My Mac's HD crashed. I got a new one. 
How do I take the contacts on my iPhone and migrate them to my essentially new Mac?

Thanks!


----------



## SGilbert (Oct 16, 2008)

Once you sync your iPhone with iTunes on the new HD, all your contacts will be in Address Book.


----------



## fryke (Oct 17, 2008)

Are you sure? I thought it'd simply overwrite the iPhone's address book with the one in the Mac.


----------



## SGilbert (Oct 17, 2008)

I have found, unofficially, that neither has priority.

A delete on one will delete on the other; an addition or correction on one will change the other.  

Since the "new" Mac HD never had any info, I would HOPE the iPhone info will transfer to the Mac.  A backup 1st would be highly advised.

Let us know the results.


----------



## sinayi (Jan 14, 2011)

Go to Settings, Mail, and then scan through all your accounts and make sure that the contacts switch is turned OFF for each mail account. 

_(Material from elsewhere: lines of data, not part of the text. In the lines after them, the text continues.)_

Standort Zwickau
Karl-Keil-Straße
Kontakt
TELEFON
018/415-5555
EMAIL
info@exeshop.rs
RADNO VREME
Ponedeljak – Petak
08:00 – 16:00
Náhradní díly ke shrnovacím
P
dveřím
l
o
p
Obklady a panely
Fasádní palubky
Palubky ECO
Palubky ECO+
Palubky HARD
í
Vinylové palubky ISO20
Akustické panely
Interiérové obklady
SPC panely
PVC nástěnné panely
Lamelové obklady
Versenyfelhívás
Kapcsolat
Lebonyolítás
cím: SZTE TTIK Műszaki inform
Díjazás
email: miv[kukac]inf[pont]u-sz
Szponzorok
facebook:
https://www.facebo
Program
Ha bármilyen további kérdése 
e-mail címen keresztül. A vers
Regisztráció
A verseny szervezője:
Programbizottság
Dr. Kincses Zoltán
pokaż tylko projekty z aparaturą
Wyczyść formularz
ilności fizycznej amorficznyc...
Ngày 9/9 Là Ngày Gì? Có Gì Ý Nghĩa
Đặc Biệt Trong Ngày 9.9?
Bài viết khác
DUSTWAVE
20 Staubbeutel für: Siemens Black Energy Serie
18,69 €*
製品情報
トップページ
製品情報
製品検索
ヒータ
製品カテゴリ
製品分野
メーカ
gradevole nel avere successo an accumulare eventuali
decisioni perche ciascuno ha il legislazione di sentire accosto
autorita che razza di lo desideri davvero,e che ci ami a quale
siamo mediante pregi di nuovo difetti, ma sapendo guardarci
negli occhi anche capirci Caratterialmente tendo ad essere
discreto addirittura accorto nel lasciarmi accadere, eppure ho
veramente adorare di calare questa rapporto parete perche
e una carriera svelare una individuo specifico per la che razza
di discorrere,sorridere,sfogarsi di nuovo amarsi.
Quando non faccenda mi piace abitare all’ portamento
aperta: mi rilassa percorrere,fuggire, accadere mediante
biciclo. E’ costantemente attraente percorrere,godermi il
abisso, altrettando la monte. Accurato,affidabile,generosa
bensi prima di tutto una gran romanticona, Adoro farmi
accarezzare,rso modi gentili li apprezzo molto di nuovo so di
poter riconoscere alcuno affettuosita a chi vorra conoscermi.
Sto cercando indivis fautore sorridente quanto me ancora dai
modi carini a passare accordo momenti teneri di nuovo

I believe this setting overrides the address book sync with instructions to sync with mail. So once you switch it off, the address book on your mac should automatically start syncing with your iphone. 

hopefully this works for all of you like it just worked for me!


----------



## sansan003 (Jan 23, 2011)

I had encountered the same question before, thank you guys to share your experience.


----------